Dropped out to his customary position at the rear of the field, the Medaglia d'Oro gelding began his surge in the straight but the challenge from Furore on the inside required jockey Vincent Ho to call on everything that Golden Sixty could give and, it proved just enough as he prevailed by a short head, the smallest margin of any of his wins.

“I was quite confident that I would stay ahead of them but we fought hard – it wasn't easy, it was a bit unexpected to be that close.
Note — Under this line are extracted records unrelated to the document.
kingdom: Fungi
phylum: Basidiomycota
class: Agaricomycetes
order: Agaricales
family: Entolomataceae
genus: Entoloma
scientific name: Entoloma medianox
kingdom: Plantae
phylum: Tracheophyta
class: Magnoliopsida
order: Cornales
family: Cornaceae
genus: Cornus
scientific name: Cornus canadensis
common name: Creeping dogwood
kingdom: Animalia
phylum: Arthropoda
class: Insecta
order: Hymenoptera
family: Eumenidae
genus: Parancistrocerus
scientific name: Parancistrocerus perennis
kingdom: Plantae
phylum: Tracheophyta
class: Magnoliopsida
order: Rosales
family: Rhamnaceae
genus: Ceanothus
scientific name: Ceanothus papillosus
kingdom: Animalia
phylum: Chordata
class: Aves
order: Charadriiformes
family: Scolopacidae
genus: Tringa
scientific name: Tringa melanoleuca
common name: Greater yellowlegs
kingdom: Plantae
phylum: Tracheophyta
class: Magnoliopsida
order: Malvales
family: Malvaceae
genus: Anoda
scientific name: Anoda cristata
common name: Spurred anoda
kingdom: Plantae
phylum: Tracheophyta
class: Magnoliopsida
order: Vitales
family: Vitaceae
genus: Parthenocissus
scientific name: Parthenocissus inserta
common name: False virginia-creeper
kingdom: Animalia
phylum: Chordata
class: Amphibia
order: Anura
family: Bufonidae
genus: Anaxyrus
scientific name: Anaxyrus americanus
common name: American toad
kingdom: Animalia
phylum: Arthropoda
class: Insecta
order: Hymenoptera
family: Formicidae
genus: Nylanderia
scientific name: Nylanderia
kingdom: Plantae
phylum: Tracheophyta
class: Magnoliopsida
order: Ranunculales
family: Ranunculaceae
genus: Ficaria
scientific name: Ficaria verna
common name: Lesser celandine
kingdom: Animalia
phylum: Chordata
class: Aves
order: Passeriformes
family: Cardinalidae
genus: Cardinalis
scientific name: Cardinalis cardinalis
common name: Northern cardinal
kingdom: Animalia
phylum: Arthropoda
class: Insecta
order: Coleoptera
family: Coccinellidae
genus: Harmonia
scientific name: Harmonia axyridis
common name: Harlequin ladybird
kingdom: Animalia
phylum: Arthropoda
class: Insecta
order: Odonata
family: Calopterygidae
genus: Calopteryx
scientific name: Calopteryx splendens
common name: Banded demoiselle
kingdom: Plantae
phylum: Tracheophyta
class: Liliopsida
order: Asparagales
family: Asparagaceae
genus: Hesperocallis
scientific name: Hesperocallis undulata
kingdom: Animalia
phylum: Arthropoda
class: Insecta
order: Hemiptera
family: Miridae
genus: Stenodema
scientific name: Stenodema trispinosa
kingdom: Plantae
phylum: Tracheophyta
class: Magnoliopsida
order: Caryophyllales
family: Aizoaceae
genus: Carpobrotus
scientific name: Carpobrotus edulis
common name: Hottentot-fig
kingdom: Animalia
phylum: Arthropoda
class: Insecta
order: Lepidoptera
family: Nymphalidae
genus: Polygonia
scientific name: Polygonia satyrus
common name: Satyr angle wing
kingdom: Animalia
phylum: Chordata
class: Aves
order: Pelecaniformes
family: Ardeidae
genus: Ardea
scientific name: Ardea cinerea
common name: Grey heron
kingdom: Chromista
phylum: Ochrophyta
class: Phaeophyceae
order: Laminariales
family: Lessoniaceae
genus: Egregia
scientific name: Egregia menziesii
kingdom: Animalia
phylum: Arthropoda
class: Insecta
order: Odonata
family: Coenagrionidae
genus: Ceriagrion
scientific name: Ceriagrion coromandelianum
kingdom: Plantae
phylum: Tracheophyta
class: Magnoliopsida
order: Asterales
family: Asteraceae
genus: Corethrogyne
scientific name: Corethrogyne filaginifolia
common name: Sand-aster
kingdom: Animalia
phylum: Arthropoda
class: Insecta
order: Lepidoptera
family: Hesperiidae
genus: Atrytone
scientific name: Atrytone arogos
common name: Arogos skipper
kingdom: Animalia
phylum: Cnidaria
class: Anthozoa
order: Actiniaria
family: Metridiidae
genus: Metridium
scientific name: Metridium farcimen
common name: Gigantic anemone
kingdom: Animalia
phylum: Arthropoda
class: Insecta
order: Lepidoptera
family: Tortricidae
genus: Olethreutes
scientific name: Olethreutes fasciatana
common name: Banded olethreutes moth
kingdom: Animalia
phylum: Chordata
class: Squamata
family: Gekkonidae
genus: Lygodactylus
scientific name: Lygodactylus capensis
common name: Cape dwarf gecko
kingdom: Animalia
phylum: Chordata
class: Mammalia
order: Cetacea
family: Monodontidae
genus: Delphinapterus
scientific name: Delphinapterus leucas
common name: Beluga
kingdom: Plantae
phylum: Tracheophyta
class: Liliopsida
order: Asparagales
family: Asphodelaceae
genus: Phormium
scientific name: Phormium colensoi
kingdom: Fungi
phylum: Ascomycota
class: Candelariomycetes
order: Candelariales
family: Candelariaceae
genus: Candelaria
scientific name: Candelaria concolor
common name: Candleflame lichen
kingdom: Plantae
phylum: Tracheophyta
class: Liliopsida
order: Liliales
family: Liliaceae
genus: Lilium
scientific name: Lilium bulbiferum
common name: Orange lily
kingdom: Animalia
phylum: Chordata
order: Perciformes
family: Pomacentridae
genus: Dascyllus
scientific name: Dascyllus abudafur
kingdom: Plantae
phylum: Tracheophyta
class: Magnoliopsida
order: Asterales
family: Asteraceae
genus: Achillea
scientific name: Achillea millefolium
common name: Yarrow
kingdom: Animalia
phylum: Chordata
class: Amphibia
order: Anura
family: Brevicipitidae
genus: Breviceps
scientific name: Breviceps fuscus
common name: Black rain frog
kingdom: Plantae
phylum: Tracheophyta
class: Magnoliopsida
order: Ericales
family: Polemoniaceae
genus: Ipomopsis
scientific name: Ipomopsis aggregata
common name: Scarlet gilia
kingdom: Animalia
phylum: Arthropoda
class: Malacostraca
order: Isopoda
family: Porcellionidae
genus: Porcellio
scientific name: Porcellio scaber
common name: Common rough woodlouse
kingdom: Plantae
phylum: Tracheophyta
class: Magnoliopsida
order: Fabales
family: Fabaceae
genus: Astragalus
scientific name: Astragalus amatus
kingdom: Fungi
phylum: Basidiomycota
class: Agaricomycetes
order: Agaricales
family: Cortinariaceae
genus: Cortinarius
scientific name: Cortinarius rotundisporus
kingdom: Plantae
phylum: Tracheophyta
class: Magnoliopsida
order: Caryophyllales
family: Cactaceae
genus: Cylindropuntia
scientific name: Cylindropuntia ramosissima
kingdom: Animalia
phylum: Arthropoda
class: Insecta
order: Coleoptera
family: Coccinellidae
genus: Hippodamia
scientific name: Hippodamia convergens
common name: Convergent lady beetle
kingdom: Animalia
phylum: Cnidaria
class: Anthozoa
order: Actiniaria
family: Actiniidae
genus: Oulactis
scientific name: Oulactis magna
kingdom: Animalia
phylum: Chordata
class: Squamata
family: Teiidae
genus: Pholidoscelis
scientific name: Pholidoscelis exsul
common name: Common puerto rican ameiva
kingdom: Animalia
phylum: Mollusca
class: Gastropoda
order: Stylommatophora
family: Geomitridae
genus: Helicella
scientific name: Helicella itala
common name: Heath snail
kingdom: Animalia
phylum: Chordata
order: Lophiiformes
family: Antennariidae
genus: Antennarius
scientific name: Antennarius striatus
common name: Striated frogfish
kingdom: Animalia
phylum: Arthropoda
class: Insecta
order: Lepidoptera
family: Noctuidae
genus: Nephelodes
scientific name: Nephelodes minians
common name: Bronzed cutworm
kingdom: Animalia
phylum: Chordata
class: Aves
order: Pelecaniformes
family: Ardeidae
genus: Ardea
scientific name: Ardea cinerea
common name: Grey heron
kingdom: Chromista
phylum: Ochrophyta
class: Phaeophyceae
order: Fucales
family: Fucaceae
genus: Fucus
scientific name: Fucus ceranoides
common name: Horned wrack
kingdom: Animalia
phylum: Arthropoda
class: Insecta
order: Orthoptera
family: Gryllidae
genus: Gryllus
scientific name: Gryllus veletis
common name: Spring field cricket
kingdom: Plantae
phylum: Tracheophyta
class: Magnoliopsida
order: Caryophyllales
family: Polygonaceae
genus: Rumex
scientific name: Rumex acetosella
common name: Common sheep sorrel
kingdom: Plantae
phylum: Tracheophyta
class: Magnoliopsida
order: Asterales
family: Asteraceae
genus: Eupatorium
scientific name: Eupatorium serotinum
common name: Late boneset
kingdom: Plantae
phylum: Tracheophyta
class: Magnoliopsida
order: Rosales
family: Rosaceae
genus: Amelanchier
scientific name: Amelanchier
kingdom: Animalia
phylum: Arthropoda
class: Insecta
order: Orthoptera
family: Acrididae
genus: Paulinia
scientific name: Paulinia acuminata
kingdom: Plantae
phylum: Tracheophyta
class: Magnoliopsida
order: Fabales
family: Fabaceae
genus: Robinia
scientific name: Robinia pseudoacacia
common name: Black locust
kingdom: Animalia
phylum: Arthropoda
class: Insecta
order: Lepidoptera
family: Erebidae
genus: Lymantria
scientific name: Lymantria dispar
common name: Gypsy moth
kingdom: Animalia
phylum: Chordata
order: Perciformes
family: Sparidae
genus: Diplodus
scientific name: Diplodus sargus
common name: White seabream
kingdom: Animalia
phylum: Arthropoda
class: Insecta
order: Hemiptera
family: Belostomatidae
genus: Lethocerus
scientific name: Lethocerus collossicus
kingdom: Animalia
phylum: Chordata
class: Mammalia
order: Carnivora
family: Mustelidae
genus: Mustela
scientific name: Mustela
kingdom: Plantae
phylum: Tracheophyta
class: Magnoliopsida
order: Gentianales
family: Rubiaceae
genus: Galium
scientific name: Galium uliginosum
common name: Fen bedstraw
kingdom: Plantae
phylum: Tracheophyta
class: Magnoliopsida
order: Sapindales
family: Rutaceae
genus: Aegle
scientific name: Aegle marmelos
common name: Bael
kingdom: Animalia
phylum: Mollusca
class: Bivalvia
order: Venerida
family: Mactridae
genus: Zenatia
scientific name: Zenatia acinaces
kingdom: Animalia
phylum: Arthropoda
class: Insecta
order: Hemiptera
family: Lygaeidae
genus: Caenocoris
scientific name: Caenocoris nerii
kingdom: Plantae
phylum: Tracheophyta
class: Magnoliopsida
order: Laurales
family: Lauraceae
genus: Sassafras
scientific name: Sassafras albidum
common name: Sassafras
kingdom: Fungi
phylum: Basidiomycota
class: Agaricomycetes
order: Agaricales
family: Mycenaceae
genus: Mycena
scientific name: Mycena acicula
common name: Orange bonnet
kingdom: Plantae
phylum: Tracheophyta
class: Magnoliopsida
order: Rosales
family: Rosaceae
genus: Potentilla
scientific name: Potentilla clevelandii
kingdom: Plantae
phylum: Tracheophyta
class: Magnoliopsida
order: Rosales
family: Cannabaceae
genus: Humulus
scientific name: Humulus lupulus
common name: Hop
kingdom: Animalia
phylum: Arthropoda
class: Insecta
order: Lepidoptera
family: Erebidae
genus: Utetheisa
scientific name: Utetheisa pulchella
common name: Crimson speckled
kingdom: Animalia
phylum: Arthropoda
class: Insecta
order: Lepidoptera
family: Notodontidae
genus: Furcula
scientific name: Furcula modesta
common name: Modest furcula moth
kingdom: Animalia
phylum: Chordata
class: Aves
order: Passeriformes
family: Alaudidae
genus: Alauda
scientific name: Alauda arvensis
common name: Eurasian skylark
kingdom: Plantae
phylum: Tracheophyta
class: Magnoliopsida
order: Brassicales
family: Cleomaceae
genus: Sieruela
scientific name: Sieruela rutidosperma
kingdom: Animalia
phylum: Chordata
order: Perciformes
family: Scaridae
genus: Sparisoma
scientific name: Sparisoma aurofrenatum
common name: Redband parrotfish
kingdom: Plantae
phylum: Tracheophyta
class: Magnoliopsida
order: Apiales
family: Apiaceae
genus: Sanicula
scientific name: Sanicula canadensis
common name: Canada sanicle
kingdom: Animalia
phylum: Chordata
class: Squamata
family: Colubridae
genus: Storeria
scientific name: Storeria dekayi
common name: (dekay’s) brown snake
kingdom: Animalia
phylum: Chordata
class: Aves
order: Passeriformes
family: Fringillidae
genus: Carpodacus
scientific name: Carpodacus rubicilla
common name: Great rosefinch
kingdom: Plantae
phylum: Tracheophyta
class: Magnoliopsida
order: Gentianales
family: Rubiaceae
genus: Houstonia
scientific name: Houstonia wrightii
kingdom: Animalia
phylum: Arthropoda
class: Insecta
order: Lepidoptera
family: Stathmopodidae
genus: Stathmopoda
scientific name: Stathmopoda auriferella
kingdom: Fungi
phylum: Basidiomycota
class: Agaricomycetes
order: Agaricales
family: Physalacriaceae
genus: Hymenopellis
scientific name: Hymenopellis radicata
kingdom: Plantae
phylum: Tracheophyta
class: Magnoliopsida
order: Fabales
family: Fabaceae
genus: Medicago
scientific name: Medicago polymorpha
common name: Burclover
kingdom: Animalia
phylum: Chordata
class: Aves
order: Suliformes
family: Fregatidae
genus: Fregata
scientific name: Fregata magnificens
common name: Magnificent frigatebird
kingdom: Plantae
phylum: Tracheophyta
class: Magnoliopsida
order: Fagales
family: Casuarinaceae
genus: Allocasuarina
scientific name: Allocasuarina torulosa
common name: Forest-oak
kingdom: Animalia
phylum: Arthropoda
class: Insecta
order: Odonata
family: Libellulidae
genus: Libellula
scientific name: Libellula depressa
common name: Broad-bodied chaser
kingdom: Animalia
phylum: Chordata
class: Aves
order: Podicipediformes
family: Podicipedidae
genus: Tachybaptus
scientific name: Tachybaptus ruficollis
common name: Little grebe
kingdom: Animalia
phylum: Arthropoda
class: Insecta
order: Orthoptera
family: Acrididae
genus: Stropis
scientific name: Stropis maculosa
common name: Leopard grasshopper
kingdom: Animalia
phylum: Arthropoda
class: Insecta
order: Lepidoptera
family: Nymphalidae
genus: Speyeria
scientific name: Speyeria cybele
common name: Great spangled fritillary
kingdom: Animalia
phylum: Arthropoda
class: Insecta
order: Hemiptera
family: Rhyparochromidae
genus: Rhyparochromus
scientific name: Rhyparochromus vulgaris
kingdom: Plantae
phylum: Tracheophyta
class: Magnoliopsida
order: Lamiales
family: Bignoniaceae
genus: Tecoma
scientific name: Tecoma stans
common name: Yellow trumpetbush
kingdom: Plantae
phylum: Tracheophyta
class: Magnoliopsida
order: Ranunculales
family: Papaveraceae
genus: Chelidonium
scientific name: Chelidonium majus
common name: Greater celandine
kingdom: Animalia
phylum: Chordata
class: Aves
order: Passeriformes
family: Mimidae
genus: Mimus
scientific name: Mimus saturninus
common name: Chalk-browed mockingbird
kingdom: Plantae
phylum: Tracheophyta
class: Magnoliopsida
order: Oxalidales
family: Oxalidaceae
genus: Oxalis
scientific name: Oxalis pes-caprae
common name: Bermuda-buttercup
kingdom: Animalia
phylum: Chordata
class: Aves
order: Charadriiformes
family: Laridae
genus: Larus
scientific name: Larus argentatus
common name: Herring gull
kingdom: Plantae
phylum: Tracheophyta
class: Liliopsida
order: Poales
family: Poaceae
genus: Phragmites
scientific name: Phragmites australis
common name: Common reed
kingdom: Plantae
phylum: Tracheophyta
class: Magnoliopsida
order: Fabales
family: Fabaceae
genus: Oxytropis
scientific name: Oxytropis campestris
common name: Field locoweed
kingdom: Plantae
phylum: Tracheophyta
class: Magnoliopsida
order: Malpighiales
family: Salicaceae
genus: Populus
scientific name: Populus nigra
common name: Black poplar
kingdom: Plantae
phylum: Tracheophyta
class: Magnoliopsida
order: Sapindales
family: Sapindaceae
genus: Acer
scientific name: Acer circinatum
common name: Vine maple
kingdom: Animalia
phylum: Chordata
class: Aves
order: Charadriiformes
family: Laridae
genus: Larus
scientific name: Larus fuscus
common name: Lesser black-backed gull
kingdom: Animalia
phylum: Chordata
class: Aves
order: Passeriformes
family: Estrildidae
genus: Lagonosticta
I was just worried about the horse to the inside of him because Golden Sixty laid in a bit, he would have won easier if he didn't do that,” Ho said. 

 “Once he went past Exultant he wanted to lay in – it made it difficult for me but it's still a victory,” the 30-year-old added.

Sunday's win was both a first in the Gold Cup for trainer Francis Lui and jockey Vincent Ho.

“I think you can't really change the horse's character – when he passed the third horse (Exultant), Golden Sixty thinks he has finished the job, but there's another horse on the inside,” Lui said.

Now rated 131, Golden Sixty is only two wins shy of Beauty Generation's single-season record of eight and, he has the first two legs of Hong Kong's Triple Crown in the bag after claiming last month's G1 Stewards' Cup.

“I will think about the third leg of the Triple Crown, we also have a race in April in mind,” Lui said referencing FWD Champions Day.

The third and final leg of the Triple Crown is the G1 Standard Chartered Champions & Chater Cup on 23 May and, if successful stepping up to 12 furlongs in three months' time, he could become the second horse after River Verdon in the 1993/94 racing season to win the Triple Crown. 

Horse of the Year Exultant battled into third place under Zac Purton, while Glorious Dragon sealed fourth under Matthew Poon behind him, the second of the Lui-trained runners.